● **Excerpt**:
—————

The financiers behind the world's airline industry are meeting for the first time since a mid-air cabin blowout pushed Boeing into a new safety crisis, compounding a shortage of airplanes as regulators stepped up factory inspections. Lessors, bankers and airlines meeting in Dublin - home to a booming global air finance sector - are examining the supply consequences of a recent partial grounding of the Boeing 737 MAX 9, following the Alaska Airlines incident earlier in January.
For months, aviation has been struggling to keep pace with a post-pandemic travel boom amid labour and parts shortages. But widespread outrage over the near-disaster that led to an emergency landing with a gap in the side of an aircraft, but no major injuries, has added a new layer of regulatory risk.
"Demand is more or less a slam dunk; the question is when does the supply catch up?" Rob Morris, head of global consultancy at Ascend by Cirium, told Reuters ahead of the week-long Airline Economics conference starting on Monday. "We have estimated 2026 or 2027, but there must be a risk on the downside now because of the MAX."

—————

● **Task list**:
1. In the airline finance article, in which city are the lessors, bankers and airlines meeting?
2. Decide whether each statement agrees with the airline finance article, answering yes or no and quoting the words that settle it: (a) The emergency landing left people with major injuries. (b) Rob Morris heads global consultancy at Ascend by Cirium. (c) The Airline Economics conference lasts a single day.
3. Please carry the airline finance article forward from its final sentence.

[Recorded data]
—————

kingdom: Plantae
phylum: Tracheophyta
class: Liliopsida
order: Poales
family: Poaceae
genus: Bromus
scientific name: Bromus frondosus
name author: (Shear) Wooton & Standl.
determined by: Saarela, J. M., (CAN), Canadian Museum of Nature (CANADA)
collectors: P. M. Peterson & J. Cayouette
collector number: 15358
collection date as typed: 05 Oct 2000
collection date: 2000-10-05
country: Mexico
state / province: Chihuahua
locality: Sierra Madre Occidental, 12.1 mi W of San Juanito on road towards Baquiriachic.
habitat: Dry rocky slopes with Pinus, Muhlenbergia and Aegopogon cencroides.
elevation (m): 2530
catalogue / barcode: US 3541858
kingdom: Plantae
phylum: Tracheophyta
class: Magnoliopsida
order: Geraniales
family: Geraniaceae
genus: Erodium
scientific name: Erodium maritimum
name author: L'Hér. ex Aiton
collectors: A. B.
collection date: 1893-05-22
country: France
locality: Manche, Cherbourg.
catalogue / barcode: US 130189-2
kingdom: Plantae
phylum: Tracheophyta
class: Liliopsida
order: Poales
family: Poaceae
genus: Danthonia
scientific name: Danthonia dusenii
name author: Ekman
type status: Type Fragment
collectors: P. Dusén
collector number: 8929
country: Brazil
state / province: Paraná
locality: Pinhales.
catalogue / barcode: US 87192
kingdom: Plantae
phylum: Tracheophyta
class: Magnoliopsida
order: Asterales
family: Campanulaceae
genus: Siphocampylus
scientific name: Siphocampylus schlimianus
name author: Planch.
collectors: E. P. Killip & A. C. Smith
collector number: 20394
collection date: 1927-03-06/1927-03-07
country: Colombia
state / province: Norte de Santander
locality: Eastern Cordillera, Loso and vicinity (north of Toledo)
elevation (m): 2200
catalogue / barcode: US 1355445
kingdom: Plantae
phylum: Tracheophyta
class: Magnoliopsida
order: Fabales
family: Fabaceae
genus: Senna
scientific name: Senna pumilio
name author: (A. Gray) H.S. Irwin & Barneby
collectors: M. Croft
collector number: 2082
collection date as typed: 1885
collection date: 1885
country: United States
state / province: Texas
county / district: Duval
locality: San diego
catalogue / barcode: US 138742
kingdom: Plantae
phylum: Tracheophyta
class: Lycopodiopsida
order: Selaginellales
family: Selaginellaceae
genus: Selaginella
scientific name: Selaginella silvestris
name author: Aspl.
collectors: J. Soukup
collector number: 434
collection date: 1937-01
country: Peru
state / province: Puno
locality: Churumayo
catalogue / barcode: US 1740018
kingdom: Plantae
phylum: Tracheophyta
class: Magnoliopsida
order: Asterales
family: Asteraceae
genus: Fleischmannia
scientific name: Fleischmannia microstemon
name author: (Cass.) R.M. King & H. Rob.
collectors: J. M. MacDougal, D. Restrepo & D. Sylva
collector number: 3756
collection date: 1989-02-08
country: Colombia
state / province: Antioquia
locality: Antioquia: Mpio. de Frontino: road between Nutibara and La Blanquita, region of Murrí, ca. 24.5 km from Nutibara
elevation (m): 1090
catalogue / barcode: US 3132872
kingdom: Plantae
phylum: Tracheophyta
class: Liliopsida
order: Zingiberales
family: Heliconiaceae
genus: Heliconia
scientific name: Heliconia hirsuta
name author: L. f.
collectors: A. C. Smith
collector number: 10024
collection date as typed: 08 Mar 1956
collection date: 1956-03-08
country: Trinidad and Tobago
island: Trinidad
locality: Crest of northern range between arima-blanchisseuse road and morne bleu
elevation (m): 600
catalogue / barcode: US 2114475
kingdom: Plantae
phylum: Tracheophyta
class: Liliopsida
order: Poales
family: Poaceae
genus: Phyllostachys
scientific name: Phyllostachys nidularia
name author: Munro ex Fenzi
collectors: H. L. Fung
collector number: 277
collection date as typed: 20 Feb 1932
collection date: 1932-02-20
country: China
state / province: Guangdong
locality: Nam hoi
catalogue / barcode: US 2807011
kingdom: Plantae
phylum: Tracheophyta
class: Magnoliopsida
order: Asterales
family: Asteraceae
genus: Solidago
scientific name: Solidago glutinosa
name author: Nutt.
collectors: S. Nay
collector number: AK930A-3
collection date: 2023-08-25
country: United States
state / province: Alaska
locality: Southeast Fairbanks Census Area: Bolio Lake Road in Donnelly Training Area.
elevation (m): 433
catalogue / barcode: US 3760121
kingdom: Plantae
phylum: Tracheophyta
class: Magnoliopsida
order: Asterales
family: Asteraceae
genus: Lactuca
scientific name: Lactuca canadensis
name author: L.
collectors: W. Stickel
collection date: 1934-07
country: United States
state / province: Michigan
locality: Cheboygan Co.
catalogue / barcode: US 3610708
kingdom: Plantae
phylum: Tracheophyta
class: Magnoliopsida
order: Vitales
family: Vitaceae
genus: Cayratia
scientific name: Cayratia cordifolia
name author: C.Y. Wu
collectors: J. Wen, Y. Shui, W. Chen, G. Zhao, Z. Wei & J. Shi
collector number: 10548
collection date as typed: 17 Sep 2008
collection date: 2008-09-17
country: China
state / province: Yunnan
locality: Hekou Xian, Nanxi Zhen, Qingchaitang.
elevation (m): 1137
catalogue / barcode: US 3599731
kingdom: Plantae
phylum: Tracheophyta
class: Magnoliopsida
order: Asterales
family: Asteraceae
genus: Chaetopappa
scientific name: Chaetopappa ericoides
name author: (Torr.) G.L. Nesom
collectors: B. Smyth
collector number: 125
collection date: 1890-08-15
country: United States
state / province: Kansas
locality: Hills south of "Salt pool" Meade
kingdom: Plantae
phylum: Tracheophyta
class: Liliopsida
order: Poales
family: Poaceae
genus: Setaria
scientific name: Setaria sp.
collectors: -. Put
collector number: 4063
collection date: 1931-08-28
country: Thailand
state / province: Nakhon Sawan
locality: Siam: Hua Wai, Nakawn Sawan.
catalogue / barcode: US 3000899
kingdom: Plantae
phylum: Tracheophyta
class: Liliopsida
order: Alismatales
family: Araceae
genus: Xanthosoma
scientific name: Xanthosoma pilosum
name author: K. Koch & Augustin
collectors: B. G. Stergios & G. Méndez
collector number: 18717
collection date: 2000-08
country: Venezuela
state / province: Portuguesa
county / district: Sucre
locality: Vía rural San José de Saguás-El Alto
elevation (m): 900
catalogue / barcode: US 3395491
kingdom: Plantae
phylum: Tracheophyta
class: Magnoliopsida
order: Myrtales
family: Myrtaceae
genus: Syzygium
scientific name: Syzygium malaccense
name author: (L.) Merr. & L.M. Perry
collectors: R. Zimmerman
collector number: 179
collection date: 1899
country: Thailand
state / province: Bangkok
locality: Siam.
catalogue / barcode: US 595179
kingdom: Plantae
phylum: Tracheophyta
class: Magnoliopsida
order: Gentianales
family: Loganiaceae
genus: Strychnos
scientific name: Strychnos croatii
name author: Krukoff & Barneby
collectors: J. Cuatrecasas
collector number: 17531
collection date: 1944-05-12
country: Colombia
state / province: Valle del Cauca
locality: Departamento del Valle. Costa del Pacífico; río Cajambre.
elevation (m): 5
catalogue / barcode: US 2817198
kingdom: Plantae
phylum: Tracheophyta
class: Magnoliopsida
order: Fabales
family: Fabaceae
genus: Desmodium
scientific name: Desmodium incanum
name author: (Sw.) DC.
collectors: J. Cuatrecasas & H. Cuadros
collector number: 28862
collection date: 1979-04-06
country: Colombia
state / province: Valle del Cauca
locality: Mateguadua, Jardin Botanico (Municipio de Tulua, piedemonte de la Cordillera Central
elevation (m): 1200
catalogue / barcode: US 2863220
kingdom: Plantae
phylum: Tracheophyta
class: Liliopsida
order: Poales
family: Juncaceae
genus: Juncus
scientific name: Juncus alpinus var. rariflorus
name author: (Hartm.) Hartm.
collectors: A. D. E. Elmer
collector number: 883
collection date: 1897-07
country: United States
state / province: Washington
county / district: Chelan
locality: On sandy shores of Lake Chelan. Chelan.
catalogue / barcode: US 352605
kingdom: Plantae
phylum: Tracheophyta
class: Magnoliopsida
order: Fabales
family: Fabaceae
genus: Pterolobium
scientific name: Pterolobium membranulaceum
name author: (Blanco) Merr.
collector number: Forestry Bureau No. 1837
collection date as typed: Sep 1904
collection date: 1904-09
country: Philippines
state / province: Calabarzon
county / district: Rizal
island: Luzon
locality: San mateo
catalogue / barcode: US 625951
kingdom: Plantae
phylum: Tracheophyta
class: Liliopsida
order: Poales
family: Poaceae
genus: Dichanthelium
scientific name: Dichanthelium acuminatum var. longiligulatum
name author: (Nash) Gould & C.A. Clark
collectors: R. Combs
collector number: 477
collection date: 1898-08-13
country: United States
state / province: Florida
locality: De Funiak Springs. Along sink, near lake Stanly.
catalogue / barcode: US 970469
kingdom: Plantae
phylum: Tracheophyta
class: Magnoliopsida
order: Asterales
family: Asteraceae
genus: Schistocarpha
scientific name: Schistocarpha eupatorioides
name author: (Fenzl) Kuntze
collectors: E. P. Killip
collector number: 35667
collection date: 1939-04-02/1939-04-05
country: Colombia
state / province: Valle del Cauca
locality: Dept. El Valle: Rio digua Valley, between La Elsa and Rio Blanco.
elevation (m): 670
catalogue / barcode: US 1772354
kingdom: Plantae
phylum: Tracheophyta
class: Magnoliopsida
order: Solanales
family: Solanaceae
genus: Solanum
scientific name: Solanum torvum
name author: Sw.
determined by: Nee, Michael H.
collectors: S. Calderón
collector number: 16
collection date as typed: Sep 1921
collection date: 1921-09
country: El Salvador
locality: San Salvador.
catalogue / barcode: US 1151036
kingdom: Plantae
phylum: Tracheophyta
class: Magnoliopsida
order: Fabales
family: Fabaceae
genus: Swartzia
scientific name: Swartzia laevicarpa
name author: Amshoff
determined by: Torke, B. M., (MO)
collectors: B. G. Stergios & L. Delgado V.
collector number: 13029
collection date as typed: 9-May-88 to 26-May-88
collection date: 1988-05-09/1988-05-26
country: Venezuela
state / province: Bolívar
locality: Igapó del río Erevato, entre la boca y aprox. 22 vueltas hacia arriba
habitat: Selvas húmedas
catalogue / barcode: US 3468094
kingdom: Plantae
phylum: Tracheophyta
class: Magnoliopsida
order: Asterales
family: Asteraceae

—————

● **Task responses**:
1. Dublin

2. (a) No: "but no major injuries". (b) Yes: "Rob Morris, head of global consultancy at Ascend by Cirium". (c) No: "the week-long Airline Economics conference".

3.
The Federal Aviation Administration last week took the unusual step of ordering Boeing to stop increasing 737 MAX production until quality control concerns were addressed. It has given no indication how long the limit may last. But when it is lifted, industry experts say regulators are expected to maintain extra checks that may curtail predictions for production.
While a previous safety crisis over fatal MAX crashes in 2018 and 2019 prompted regulators to tighten control of aircraft design and development, the blowout and subsequent discoveries of loose bolts elsewhere in the fleet could weigh on production. That, analysts say, means the two crises will respectively make airplanes harder to develop and slower to produce.
The clampdown comes on top of widespread snags in the supply chain since the pandemic. "We have tremendous OEM (manufacturer) challenges whether at airframe or engine level, or sub-components like seats and galleys," Steven Udvar-Hazy, executive chairman of Air Lease Corp, told the Airline Economics conference.
That's potentially good news for leasing companies that have already placed big plane orders and will now secure a bigger return on their investments as airlines rush to lease planes. But for airlines it could means a gap in receiving new technology needed to lower costs and reduce emissions, as well as higher lease rates. That in turn could lead to higher fares.
After Boeing faced a barrage of criticism from regulators and politicians, the Dublin conference will provide a new test of confidence in the planemaker among the owners representing more than half of the world's airliner fleet. Several industry commentators, including influential analyst Richard Aboulafia, have called on Boeing CEO Dave Calhoun or other executives and board members to step aside.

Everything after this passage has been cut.